GBAR : une étape de plus dans l'exploration de l'antimatière

Installation du linac de GBAR dans sa casemate de radioprotection. Les électrons accélérés à 10 MeV sur une cible fourniront les positons nécessaire à la formation d’antihydrogène, les antiprotons venant du décélérateur ELENA. (Image : Max Brice/CERN)

L’absence d’antimatière dans l’Univers compte parmi les énigmes que s'efforce de résoudre la physique. De nombreuses expériences étudient cette question en recherchant des asymétries entre les particules et les antiparticules correspondantes.

GBAR (Gravitational Behaviour of Antihydrogen at Rest), nouvelle expérience basée au CERN, s'apprête à en explorer un des aspects : l'effet de la gravité sur l'antimatière. Il existe, certes, des théories prédisant un comportement conforme ou non à celui de la matière, mais on ne dispose pas encore de résultat expérimental concluant à cet égard.

GBAR mesurera l'effet de la gravité sur les atomes d'antihydrogène. Située dans le hall du Décélérateur d'antiprotons (AD), l'expérience GBAR est la première d'un ensemble de cinq expériences qui seront reliées au nouvel anneau de décélération ELENA. L'expérience a installé, le 1er mars, son premier élément : un accélérateur linéaire. Contrairement à ce qui se passe dans le complexe du LHC, où les accélérateurs sont très longs et les particules très accélérées, dans le cas de l'antimatière, il s'agit, avec l'AD, de machines de petite dimension qui ralentissent les particules autant que possible. L'accélérateur linéaire de GBAR ne fait qu'1,2 mètre de long et servira à produire les positons, équivalent dans l'antimatière des électrons.

L'expérience utilisera des antiprotons fournis par ELENA et des positons créés par l'accélérateur linéaire pour produire des ions d'antihydrogène. Ceux-ci sont constitués d'un antiproton et de deux positons, et sont donc chargés positivement, ce qui les rend nettement plus faciles à manipuler. Au moyen de lasers, leur vitesse sera ramenée à un demi-mètre par seconde, ce qui permettra de les conduire jusqu'à un point fixe. Puis, alors qu'ils sont piégés par un champ électrique, ils seront, par laser, privés de l'un de leurs positons, ce qui les transformera en atomes, électriquement neutres. La seule force s'exerçant sur eux à ce moment-là sera la gravité, et ils pourront faire une chute de 20 centimètres, pendant laquelle les chercheurs observeront leur comportement.

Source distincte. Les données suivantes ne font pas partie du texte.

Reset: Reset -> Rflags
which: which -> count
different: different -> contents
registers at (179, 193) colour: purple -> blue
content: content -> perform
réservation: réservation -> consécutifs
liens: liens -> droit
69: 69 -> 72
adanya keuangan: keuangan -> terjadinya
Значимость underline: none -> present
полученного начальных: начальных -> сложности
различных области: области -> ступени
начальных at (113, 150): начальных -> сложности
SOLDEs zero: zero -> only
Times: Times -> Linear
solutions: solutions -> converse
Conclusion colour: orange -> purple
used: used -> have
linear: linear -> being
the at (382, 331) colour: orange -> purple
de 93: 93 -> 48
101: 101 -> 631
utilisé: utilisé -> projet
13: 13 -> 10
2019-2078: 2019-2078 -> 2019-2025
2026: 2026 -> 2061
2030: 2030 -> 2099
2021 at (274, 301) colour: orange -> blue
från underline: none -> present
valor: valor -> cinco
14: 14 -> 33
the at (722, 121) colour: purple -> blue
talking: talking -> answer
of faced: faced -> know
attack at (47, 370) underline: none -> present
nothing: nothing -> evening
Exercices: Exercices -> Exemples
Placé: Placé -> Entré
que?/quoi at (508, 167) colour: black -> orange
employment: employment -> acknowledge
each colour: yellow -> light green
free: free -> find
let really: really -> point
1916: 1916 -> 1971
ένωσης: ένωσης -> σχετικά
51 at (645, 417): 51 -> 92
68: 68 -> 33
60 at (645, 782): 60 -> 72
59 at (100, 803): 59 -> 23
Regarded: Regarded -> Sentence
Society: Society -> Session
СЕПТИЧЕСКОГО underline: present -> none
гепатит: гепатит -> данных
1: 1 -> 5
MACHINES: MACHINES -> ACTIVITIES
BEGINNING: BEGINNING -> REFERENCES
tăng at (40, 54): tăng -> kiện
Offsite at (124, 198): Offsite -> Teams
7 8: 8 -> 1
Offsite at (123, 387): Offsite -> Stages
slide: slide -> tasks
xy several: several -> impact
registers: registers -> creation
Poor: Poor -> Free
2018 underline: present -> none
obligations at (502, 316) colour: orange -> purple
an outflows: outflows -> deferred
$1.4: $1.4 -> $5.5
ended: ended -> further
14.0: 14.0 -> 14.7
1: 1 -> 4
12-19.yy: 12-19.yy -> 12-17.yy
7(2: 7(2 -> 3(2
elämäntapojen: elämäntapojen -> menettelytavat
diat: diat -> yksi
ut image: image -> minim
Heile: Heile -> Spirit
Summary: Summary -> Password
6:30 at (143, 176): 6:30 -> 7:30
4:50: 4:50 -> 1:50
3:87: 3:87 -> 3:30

Les résultats pourraient s'avérer très importants. Comme l'explique Patrice Pérez, porte-parole de GBAR : « Le principe d'équivalence d'Einstein veut que la trajectoire d'une particule soit indépendance de sa composition et de sa structure interne lorsque cette particule est sous l'influence des forces gravitationnelles exclusivement. Si nous découvrons que la gravité a un effet différent sur l'antimatière, cela voudra dire que nous ne savons pas grand-chose de l'Univers. »

Cinq autre expériences sont installées auprès du Décélérateur d'antiprotons, dont deux, AEGIS et ALPHA, étudient aussi l'effet de la gravité sur l'antimatière.